> [Data for the task]:
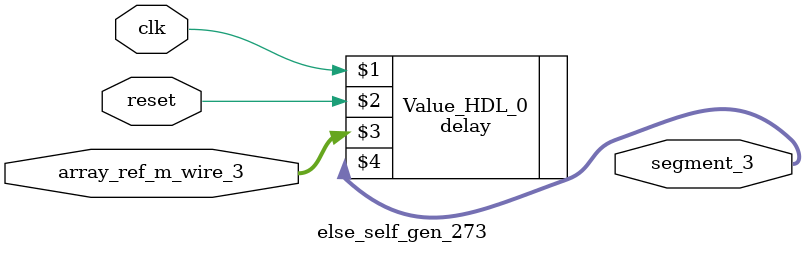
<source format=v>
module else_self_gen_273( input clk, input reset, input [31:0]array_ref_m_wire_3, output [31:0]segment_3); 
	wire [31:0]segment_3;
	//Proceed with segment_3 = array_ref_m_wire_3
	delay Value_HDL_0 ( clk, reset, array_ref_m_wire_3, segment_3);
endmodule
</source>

* * *

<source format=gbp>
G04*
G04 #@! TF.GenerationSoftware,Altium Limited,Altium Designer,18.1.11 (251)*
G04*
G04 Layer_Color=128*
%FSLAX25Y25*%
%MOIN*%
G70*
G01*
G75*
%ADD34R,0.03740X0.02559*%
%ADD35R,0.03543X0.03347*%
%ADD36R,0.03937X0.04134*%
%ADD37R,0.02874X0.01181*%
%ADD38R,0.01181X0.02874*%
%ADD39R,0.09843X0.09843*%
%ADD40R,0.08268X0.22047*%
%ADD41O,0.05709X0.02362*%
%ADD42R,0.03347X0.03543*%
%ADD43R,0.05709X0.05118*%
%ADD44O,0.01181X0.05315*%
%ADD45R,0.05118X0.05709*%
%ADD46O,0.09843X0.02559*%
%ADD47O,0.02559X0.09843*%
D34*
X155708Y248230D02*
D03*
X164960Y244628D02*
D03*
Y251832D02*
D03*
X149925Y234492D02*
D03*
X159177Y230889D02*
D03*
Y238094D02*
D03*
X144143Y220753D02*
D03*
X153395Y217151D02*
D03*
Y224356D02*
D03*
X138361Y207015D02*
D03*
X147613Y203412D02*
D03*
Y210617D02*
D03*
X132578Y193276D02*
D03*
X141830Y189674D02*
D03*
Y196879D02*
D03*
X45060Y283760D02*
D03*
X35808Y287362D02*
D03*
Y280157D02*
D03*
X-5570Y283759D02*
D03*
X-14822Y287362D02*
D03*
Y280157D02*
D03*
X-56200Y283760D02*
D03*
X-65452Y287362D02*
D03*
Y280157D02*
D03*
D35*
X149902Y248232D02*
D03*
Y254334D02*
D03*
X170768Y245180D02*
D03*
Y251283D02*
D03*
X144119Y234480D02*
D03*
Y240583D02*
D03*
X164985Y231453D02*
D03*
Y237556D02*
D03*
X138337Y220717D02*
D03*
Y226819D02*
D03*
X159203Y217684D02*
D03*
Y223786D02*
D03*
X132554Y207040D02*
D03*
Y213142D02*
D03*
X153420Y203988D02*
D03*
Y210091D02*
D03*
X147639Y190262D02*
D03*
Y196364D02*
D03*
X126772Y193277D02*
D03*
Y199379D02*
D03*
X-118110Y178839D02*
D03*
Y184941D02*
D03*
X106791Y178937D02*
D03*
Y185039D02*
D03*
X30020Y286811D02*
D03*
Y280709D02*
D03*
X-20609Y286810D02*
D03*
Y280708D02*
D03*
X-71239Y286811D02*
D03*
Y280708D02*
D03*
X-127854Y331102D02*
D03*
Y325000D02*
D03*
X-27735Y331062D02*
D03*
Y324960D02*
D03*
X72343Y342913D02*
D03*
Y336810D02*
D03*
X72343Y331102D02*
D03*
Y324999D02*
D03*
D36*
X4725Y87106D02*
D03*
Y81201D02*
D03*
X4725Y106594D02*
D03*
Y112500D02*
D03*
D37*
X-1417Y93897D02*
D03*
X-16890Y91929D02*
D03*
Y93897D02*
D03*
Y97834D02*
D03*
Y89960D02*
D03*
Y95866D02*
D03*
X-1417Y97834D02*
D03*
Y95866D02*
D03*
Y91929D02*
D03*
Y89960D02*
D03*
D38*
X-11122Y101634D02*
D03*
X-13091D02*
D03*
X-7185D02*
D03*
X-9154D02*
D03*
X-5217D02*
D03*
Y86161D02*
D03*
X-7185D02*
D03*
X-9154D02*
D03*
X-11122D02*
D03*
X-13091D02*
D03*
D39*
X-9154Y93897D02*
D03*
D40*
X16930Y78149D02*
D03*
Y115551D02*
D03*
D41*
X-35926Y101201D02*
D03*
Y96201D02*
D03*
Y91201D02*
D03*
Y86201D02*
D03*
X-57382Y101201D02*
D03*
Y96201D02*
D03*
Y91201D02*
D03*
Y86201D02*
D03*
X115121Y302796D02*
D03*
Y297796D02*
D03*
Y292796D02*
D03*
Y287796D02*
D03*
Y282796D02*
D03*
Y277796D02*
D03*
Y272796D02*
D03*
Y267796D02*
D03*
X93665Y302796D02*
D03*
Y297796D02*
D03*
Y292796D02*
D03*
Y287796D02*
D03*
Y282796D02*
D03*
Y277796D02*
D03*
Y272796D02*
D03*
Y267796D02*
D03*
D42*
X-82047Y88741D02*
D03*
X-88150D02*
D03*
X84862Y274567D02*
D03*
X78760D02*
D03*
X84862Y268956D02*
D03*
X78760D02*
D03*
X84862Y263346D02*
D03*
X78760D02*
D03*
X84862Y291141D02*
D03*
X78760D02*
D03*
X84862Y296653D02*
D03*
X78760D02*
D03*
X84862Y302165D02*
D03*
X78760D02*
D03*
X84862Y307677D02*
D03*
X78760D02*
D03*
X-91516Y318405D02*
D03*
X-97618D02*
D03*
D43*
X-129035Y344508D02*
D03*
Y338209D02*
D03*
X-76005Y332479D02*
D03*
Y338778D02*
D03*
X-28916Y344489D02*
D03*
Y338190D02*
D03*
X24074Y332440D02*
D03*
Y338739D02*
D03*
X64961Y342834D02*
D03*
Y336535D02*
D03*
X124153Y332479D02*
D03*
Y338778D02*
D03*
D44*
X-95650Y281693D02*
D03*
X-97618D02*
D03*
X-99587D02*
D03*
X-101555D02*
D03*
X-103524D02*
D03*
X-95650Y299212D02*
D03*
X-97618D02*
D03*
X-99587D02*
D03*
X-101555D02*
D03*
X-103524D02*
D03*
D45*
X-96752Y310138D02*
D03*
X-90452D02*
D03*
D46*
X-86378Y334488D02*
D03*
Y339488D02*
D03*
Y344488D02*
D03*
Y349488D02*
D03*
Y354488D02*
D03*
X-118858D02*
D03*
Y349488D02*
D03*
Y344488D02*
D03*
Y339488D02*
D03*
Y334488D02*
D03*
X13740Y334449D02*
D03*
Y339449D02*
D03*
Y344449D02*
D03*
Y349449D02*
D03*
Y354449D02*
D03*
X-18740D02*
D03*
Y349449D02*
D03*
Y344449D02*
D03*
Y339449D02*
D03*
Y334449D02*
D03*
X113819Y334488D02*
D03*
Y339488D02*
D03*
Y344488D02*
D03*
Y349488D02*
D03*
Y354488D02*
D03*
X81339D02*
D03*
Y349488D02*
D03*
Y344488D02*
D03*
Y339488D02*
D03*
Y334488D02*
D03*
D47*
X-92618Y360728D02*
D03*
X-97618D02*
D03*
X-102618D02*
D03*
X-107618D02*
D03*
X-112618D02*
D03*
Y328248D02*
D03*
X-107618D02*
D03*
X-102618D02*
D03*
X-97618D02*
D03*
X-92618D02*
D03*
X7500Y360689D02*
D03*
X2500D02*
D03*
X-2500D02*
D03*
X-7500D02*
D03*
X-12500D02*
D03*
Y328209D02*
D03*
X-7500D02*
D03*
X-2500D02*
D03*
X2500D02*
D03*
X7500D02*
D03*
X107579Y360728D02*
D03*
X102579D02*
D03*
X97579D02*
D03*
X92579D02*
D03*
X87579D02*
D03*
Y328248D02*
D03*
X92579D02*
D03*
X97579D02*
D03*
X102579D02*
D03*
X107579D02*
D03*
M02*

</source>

> [Your objective]: Your task is to copy every line of the entries that contains the string "reset".

> [Solution for this problem]:
module else_self_gen_273( input clk, input reset, input [31:0]array_ref_m_wire_3, output [31:0]segment_3); 
	delay Value_HDL_0 ( clk, reset, array_ref_m_wire_3, segment_3);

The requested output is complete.